Effect size. Cohen's d (earlier Hedge's g) is intended to measure 'effect size' in the pooled setting. Effect size is defined as $\theta = \frac{\mu_x - \mu_y}{\sigma},$ where $\sigma = \sigma_x = \sigma_y.$

Commonly, $\mu_x$ is estimated by $\bar X,\,$ $\mu_y$ is estimated by $\bar Y,\,$ and $\sigma$ is estimated by $$S_p = = \sqrt{\frac{(m-1)S_x^2 + (n-1)S_y^2}{m+n-2}},$$ where $S_x$ and $S_y$ are sample standard deviations of the two samples (taken individually). Then $\theta$ is estimated by Cohen's d: $$d = \frac{\bar X - \bar Y}{S_p}.$$

This is the same as Student's pooled t statistic, but the context in which it is used is somewhat different: If $H_0$ is true, then $T = (\bar X - \bar Y)/S_p$ has Student's t distribution with degrees of freedom $\nu = m + n - 2.$ However, effect size is mainly of interest when $H_0$ is false. If $H_0$ is rejected, a traditional approach has been to make a confidence interval (CI) for $\delta = \mu_x - \mu_y$ and the formula for that CI can be found in most elementary statistics texts.

CI for effect size. You want to find a CI for $\theta.$ Unfortunately, when $H_0$ is not true, the distribution of $d$ has a non-central t distribution. The article I linked in my comment explains how to use R statistical software to get a CI for $\theta$ based on $d,$ using commands in one of the R libraries. A program for a parametric bootstrap CI for $\theta$ is illustrated below.

Example. Consider fake data, with a random sample of $n = 10$ values $X_i \sim \mathsf{Norm}(115, 10)$ and an independent random sample of $m = 20$ values $Y_i \sim \mathsf{Norm}(100, 10).$ Thus $H_0$ is false, $\delta = 15$ and $\theta = 15/10 = 1.5.$ Below we show how the data are generated, and do a pooled t test of $H_0$ vs. $H_0.$ It happens that $H_0$ is rejected and that a 95% CI for $\delta$ is $(2.18, 17.38).$ The CI contains $\bar X - \bar Y$ (as it must); it also happens to contain $\delta = 15.$ Also, $S_p = 9.58,$ which not far from $\sigma = 10,$ considering the small sample sizes.

set.seed(318);  n = 10;  m = 20
mu.x = 115;  mu.y = 100;  sg = 10
x = rnorm(n, mu.x, sg);  y = rnorm(m, mu.y, sg)
t.test(x, y, var.eq=T)

        Two Sample t-test

data:  x and y 
t = 2.6352, df = 28, p-value = 0.01355
alternative hypothesis: true difference in means is not equal to 0 
95 percent confidence interval:
  2.177199 17.377599 
sample estimates:
mean of x mean of y 
 110.4174  100.6400 
s.p = sqrt((9*var(x) + 19*var(y))/ 28);  s.p
## 9.579947

The data are plotted below:

enter image description here

In order to get a CI for $\theta,$ we can use a bootstrap procedure.

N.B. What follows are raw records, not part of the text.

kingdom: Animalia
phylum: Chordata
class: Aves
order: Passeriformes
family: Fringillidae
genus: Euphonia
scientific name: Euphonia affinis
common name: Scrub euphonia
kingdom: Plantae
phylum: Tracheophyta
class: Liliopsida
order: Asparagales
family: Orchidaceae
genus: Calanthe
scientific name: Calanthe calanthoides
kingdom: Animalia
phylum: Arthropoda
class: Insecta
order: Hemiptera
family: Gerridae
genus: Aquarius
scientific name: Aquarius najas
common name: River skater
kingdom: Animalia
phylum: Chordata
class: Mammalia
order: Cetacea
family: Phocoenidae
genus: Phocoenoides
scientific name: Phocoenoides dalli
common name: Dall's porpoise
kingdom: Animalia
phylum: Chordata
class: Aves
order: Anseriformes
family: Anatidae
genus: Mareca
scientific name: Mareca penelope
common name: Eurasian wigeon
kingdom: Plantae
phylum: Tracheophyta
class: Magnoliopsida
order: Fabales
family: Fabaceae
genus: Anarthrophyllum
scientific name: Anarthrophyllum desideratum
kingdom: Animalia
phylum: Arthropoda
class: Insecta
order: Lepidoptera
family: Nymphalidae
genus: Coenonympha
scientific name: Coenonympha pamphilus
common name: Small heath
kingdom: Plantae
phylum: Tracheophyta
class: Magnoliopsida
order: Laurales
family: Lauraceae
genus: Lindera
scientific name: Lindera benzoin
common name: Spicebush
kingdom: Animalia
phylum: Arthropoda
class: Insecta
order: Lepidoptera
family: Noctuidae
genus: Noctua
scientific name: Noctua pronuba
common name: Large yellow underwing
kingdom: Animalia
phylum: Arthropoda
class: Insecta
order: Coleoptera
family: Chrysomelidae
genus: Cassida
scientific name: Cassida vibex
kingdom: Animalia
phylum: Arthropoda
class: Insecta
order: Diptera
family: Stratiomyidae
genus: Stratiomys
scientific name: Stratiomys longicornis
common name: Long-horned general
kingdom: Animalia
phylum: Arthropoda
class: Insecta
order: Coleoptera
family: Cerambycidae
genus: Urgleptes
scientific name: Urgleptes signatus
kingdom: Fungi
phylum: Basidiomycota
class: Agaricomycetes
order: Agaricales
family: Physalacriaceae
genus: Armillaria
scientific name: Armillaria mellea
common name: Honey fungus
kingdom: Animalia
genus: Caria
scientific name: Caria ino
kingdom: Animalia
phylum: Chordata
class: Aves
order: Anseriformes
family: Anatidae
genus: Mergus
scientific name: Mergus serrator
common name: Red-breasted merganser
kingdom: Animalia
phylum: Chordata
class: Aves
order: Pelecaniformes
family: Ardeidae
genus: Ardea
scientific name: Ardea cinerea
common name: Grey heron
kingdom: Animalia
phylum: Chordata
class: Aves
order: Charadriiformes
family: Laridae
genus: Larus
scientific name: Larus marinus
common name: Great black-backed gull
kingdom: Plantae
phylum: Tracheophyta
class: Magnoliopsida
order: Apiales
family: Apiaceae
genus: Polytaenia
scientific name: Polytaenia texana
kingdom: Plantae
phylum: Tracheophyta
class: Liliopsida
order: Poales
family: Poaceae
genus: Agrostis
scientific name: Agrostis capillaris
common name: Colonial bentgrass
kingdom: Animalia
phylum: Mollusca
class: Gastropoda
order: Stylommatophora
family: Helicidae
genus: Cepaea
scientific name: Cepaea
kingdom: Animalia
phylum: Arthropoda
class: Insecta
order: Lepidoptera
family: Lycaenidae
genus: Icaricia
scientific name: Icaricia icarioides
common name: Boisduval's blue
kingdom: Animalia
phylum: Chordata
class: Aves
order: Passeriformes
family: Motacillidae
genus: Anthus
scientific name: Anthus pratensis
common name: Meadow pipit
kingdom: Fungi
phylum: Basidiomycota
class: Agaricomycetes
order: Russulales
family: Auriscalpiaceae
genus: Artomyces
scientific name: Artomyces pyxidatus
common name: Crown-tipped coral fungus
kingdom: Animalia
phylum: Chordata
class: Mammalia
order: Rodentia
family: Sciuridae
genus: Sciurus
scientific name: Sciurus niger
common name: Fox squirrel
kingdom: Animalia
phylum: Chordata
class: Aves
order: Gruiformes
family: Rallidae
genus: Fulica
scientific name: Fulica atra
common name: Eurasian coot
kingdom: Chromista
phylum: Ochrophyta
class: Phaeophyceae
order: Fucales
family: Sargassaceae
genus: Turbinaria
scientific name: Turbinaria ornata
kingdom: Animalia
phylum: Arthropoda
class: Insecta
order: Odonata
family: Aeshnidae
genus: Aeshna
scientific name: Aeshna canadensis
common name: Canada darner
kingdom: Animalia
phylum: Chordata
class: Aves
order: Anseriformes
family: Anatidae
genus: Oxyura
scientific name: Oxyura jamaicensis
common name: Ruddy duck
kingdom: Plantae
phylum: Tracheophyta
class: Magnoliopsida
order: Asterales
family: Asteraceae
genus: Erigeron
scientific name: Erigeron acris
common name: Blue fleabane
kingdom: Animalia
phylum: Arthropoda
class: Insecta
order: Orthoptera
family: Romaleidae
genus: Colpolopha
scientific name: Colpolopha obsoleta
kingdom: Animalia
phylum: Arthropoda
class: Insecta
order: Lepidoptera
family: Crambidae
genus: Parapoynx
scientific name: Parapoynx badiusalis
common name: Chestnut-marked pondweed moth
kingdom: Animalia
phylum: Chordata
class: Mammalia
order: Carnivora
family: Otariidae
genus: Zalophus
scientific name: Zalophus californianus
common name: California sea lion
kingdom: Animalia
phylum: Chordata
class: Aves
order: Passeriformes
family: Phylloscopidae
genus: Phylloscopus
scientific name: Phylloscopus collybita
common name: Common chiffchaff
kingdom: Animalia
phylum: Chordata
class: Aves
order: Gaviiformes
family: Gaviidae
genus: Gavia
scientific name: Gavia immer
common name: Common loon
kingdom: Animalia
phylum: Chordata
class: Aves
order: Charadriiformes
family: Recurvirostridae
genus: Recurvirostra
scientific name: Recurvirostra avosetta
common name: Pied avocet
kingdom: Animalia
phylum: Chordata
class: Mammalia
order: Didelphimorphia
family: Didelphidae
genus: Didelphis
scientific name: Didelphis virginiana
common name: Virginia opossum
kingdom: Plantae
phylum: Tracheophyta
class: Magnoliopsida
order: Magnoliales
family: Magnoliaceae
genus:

If we knew the true distribution of Cohen's d in this situation, we could use it to get bounds $L$ and $U$ such that $P(L < d < U) = 1.96,$ so that a 95% CI for $\theta$ would be $(L, U).$

Not knowing this distribution, we use available data $\bar X, \bar Y,$ and $S_p$ as estimates of $\mu_x, \mu_y,$ and $\sigma,$ respectively. Then we 're-sample' $B = 10,000$ values of $d = T,$ and we take quantiles 0.025 and 0.975 of the resulting re-sampled distribution of $d,$ to serve as approximate confidence bounds. The resulting 95% CI for $\theta$ is $(0.634, 5.013),$ which contains the observed value of $d = T = 2.64$ (from the t test above).

Because we simulated the data, we know that the true effect size is $\theta = 1.5$ and the CI happens to contain that value also. [The bootstrap procedure involves simulation as a computational device. For the same data, it will give slightly different results on each run. Use the seed 123 as shown to get exactly the same result; omit the set.seed statement or change the seed for a fresh run. One additional run gave the CI $(0.633, 5.012).]$

set.seed(123); B = 10^4  
n=10; m=20; a.obs=mean(x); b.obs=mean(y); sg.obs=sqrt( (9*var(x)+19*var(y)) /28 )
a.obs;  b.obs;  sg.obs  #values observed in sample (from above)
## 110.4174
## 100.64
## 9.579947
d.re = replicate(B, t.test(rnorm(n,a.obs,sg.obs),rnorm(m,b.obs,sg.obs), var.eq=T)$stat)
L.re = quantile(d.re, .025); U.re = quantile(d.re, .975)
as.numeric(c(L.re,U.re))
## 0.6337554 5.0126049

The figure below shows a histogram of the bootstrapped values of Cohen's d along with the bootstrap confidence bounds (red).

enter image description here

Note: As a trick to simplify the R code for the Bootstrap procedure, we use the built-in function t.test and use only the test statistic $T$ (obtained with $stat) for the re-sampled value d.re of Cohen's d.